Most of the bushes were Rosemary and the scent was amazing but here even in the desert we found beautiful little flowers looking up to the sun.

Continue with us on our journey and we will let you interpret the photos...................

Allan thinks that the water erosion in the photo below will equal the Grand Canyon in a few years - perhaps 2 or 3 million!!

Often we came across evidence of people having lived and worked here sometime in the past.

Every now and then we stopped to stretch our legs, take a walk into the canyons and take photos.

Here, we finally arrived at "Cabezo de Castildetierra"

It is a huge mountain of soft rock protected by an overburden of hard impervious rock.

One of the questions in the Geocaching " Earthcache" asks:
This feature which took thousands of years to form will be finally eroded in less than 40 years from now.

Should it be protected with chemicals? Should, if it falls be rebuilt using modern machinery? Or should it just be allowed to disappear from the face of the earth?

There is no perfect answer.

We invite you to imagine what your answer would be.

This is a monument to "al Segador" (the Harvester)

Contemplating.................. thought provoking................... and so much to take in.

One last mountain to climb before heading home.
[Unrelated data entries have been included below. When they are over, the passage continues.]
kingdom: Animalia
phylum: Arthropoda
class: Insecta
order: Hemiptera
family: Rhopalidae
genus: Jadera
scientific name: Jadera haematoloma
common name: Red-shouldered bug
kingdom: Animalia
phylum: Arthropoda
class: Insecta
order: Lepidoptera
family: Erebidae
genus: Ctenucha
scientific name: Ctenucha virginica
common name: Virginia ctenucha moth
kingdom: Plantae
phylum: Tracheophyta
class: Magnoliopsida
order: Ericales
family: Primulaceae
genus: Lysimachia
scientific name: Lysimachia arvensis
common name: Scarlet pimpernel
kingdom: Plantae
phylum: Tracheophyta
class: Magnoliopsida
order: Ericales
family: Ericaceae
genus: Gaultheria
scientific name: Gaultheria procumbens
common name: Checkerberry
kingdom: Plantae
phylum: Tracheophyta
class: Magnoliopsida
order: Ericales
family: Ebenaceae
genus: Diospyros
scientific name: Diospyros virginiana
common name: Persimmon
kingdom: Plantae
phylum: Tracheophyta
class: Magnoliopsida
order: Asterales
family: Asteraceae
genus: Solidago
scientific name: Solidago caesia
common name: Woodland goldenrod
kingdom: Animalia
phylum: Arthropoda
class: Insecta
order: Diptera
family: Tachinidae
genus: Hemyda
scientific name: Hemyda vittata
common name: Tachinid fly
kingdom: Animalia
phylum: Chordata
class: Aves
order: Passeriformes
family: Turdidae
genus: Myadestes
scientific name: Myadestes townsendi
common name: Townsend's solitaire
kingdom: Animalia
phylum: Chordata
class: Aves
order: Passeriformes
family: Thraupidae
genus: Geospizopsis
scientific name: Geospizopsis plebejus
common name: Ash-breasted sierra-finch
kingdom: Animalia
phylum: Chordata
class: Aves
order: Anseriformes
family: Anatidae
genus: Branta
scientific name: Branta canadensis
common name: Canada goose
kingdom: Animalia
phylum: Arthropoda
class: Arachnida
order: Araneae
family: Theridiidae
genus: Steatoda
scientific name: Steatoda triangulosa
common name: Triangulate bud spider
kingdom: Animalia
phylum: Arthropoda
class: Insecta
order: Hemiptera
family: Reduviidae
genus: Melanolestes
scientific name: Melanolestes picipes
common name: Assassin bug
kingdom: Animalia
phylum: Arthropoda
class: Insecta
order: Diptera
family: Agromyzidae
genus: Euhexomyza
This was one set of steps Dorothy was definitely not going to climb!!

Sadly, Allan's phone battery had died by this time and so there was no photo from the summit but Dorothy can testify he did make it safely to the top and back, although coming down was a bit tricky in places!

31 km and 6 1/2 hours later we left this incredible landscape and returned to Arguedas, our heads full of all kinds of thoughts and emotions.

The end of a spectacular day we truly wouldn't have wanted to miss.